-- Extracted text follows --

The main disadvantage is that encoding and decoding is required to translate from/to native addresses. HotSpot tries to avoid these operations as much as possible and they are relatively cheap. The hope is that the extra registers give enough of a boost to offset the extra cost introduced by the encoding/decoding.

Compressed Oops have been included (but disabled by default) in the performance release JDK6u6p (requires you to fill a survey), so I decided to try it in an internal application and compare it with 64-bit mode and 32-bit mode.

The tested application has two phases, a single threaded one followed by a multi-threaded one. Both phases do a large amount of allocation so memory bandwidth is very important. All tests were done on a dual quad-core Xeon 5400 series with 10GB of RAM. I should note that a different JDK version had to be used for 32-bit mode (JDK6u10rc2) because there is no Linux x86 build of JDK6u6p. I chose the largest heap size that would allow the 32-bit JVM to run the benchmark to completion without crashing.

I started by running the application with a smaller dataset:

JDK6u10rc2 32-bit
Single-threaded phase: 6298ms
Multi-threaded phase (8 threads on 8 cores): 17043ms
Used Heap after full GC: 430MB
JVM Args: -XX:MaxPermSize=256m -Xms3328m -Xmx3328m -server -XX:+UseConcMarkSweepGC

JDK6u6p 64-bit with Compressed Oops
Single-threaded phase: 6345
Multi-threaded phase (8 threads on 8 cores): 16348
Used Heap after full GC: 500MB
JVM Args: -XX:MaxPermSize=256m -Xms3328m -Xmx3328m -server -XX:+UseConcMarkSweepGC -XX:+UseCompressedOops

The performance numbers are similar and the memory usage of the 64-bit JVM with Compressed Oops is 16% larger.

-- Extracted text concluded --

> **Task brief**: In the compressed oops benchmark text, why were the 32-bit runs done on a different JDK version from the 64-bit runs? Answer in one to three sentences. The lines after this sentence have no role in the task.

-- Given data follows --

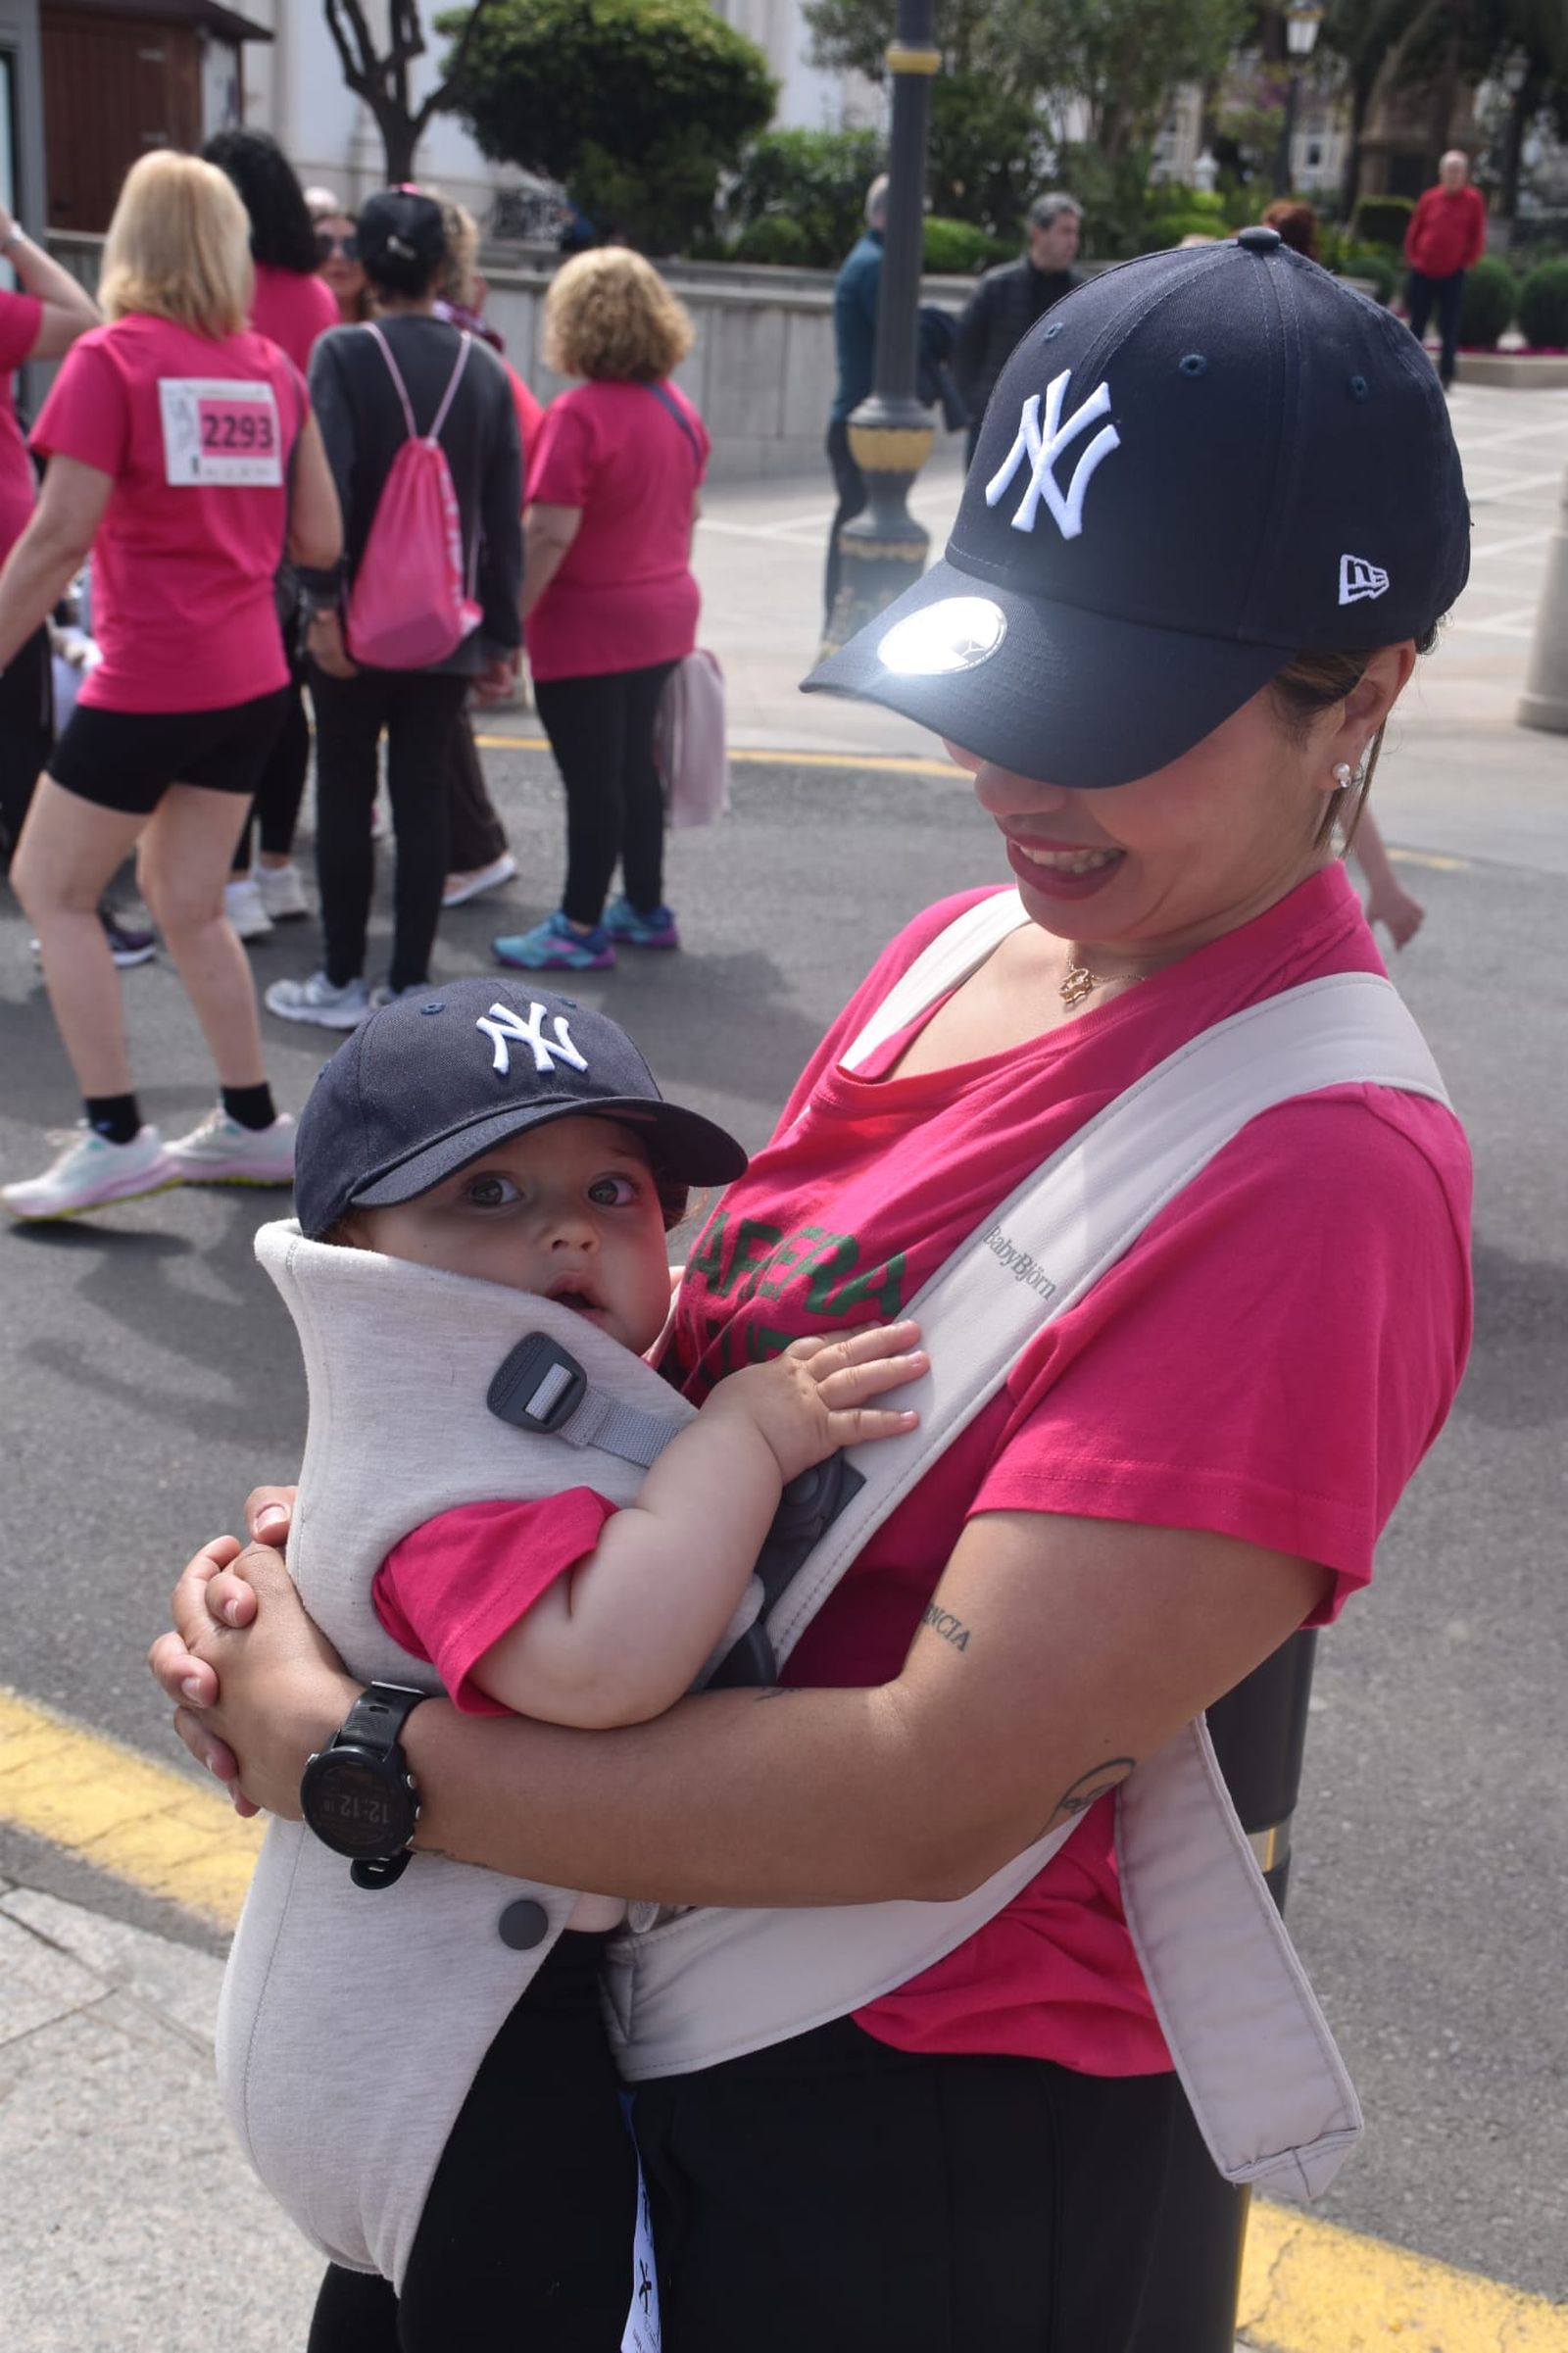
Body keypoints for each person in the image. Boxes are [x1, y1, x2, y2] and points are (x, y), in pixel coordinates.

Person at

-- Given data concluded --

> **Answer section**: There is no Linux x86 build of JDK6u6p, so the 32-bit mode had to use JDK6u10rc2.